Exercise description
Extend the greenhouse gas tool-comparison text below, starting right after its last line, the heading for the palm oil results.
-- BEGIN Text excerpt --
Table 10. GHG emissions for LUC from forest to arable given different soil properties in the cool farm tool.

Tool scenario	LUC type specified	Soil property amendment (from base case, Table 2)	GHG output (kg CO2e/ha)
Bonsucro 1	Forest to arable	–	37,000
CFT 7	Tropical rainforest to arable	Soil type: fine	37,803
CFT 8	Tropical rainforest to arable	Soil type: coarse	43,472
CFT 9	Tropical rainforest to arable	Lower SOM: ≤1.72	39,892
CFT 10	Tropical rainforest to arable	Higher pH: >8.5	37,746

4.2. Palm oil results (CFT vs. PalmGHG)
-- END Text excerpt --
-- BEGIN Provided information --
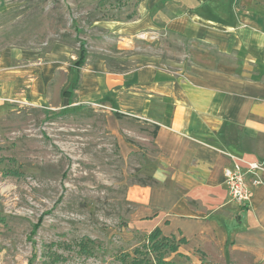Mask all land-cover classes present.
Instances as JSON below:
<instances>
[{
    "label": "crops",
    "instance_id": "1",
    "mask_svg": "<svg viewBox=\"0 0 264 264\" xmlns=\"http://www.w3.org/2000/svg\"><path fill=\"white\" fill-rule=\"evenodd\" d=\"M8 9L0 0V13ZM91 25L123 36L178 34L189 42L186 60L115 72L100 58L74 65L59 43L4 46L0 106L99 102L114 109L104 110L112 134L138 140L127 154L138 150L140 177L155 180L127 188L128 227L181 239L175 253L192 264H264V170L246 205L230 198L224 180L229 154L264 162V0H137L132 18ZM149 138L153 159L139 145Z\"/></svg>",
    "mask_w": 264,
    "mask_h": 264
},
{
    "label": "rangeland",
    "instance_id": "2",
    "mask_svg": "<svg viewBox=\"0 0 264 264\" xmlns=\"http://www.w3.org/2000/svg\"><path fill=\"white\" fill-rule=\"evenodd\" d=\"M5 2L0 48L51 49L59 43L70 48L72 60L83 48L86 62L103 59L115 72L186 60L189 42L178 34L123 36L92 27L96 19L132 18L137 0ZM60 106L10 101L0 106V156L14 157L24 172L15 177L0 170V264H129L121 254H132L144 241L128 227L133 203L126 199L127 188L141 176L142 154H127L138 140L122 133L120 142L105 113L114 109L99 102ZM139 145L148 159L155 157L151 138ZM83 237L95 240L93 255L77 251L75 242ZM165 260L192 264L176 253Z\"/></svg>",
    "mask_w": 264,
    "mask_h": 264
},
{
    "label": "trees",
    "instance_id": "3",
    "mask_svg": "<svg viewBox=\"0 0 264 264\" xmlns=\"http://www.w3.org/2000/svg\"><path fill=\"white\" fill-rule=\"evenodd\" d=\"M108 1V0H99ZM129 18V15H127ZM85 50L81 48L80 55L73 60V64L76 66H82L85 61ZM122 71V70H119ZM117 118L121 117L118 112L115 113ZM0 164L3 166L0 168L2 175L20 177L23 175L20 164L14 157L0 156ZM136 183L143 185H152L155 180L149 176L139 177ZM35 230L32 231V234ZM31 237V236H30ZM182 240H175L174 237H167L162 235L158 228L153 229L150 233L144 235V241L140 246L136 245L132 248V254L125 252L121 254L122 260L129 262V264H170L168 260H165V256L168 253H175L178 251V246ZM77 251L85 255H93L95 240L89 237H83L75 242Z\"/></svg>",
    "mask_w": 264,
    "mask_h": 264
},
{
    "label": "built area",
    "instance_id": "4",
    "mask_svg": "<svg viewBox=\"0 0 264 264\" xmlns=\"http://www.w3.org/2000/svg\"><path fill=\"white\" fill-rule=\"evenodd\" d=\"M232 164L224 168V180L230 198L241 205H246L251 197V185L261 182L259 172L264 170V162L260 160H247L229 154ZM252 175L251 184L246 180Z\"/></svg>",
    "mask_w": 264,
    "mask_h": 264
}]
</instances>
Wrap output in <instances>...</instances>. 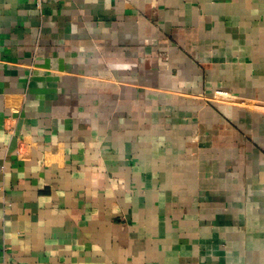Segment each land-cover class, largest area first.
<instances>
[{"label":"crops","instance_id":"obj_1","mask_svg":"<svg viewBox=\"0 0 264 264\" xmlns=\"http://www.w3.org/2000/svg\"><path fill=\"white\" fill-rule=\"evenodd\" d=\"M0 264H264V0H0Z\"/></svg>","mask_w":264,"mask_h":264},{"label":"built area","instance_id":"obj_2","mask_svg":"<svg viewBox=\"0 0 264 264\" xmlns=\"http://www.w3.org/2000/svg\"><path fill=\"white\" fill-rule=\"evenodd\" d=\"M36 2V5L39 6L40 0H34Z\"/></svg>","mask_w":264,"mask_h":264}]
</instances>
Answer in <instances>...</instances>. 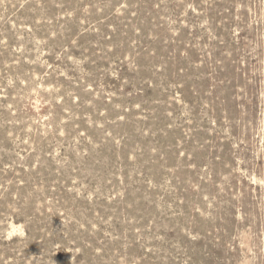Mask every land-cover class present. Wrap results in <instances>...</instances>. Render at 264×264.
Segmentation results:
<instances>
[{
    "label": "rangeland",
    "instance_id": "rangeland-1",
    "mask_svg": "<svg viewBox=\"0 0 264 264\" xmlns=\"http://www.w3.org/2000/svg\"><path fill=\"white\" fill-rule=\"evenodd\" d=\"M0 264H264V0H0Z\"/></svg>",
    "mask_w": 264,
    "mask_h": 264
}]
</instances>
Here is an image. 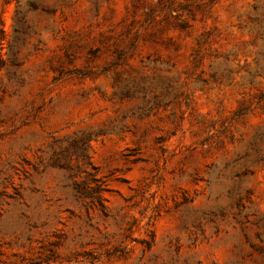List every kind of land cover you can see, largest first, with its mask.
I'll return each instance as SVG.
<instances>
[{
	"label": "rangeland",
	"instance_id": "rangeland-1",
	"mask_svg": "<svg viewBox=\"0 0 264 264\" xmlns=\"http://www.w3.org/2000/svg\"><path fill=\"white\" fill-rule=\"evenodd\" d=\"M264 0H0V264H264Z\"/></svg>",
	"mask_w": 264,
	"mask_h": 264
},
{
	"label": "trees",
	"instance_id": "trees-1",
	"mask_svg": "<svg viewBox=\"0 0 264 264\" xmlns=\"http://www.w3.org/2000/svg\"><path fill=\"white\" fill-rule=\"evenodd\" d=\"M254 23L256 25L257 28L259 29H263V34H264V17L262 18H254Z\"/></svg>",
	"mask_w": 264,
	"mask_h": 264
}]
</instances>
-- END Provided information --
Answer
The results for palm oil production modelled with PalmGHG and the CFT across different GHG emission sources are presented in Figure 5. PalmGHG generates results higher than the CFT for all emission sources except for those from pesticide production (which are omitted entirely from PalmGHG) and those associated with mineral fertilizer production. Some results differ based directly on the different GHG EFs used, for example, diesel energy use, whereas others are due to more substantive differences between modelling approaches and different background data and calculations. The CFT also includes a large reported quantity of background emissions in the overall calculation, as described earlier, leading to a higher overall footprint reported by the CFT, a difference of 26% overall, LUC excluded.

Figure 5. GHG emission outputs for palm oil generated by PalmGHG and the CFT across different GHG hotspots (kg CO₂e/ha).

4.2.1. Palm oil and GHG emissions from agrochemical (and organic) inputs

Nine mineral fertilizers widely used in palm oil cultivation are specified in PalmGHG, of which six were modelled in the palm oil data set and are also built into the CFT in some form. (Where an exact match was absent, the closest equivalent fertilizer, with regard to nutrient content, was modelled).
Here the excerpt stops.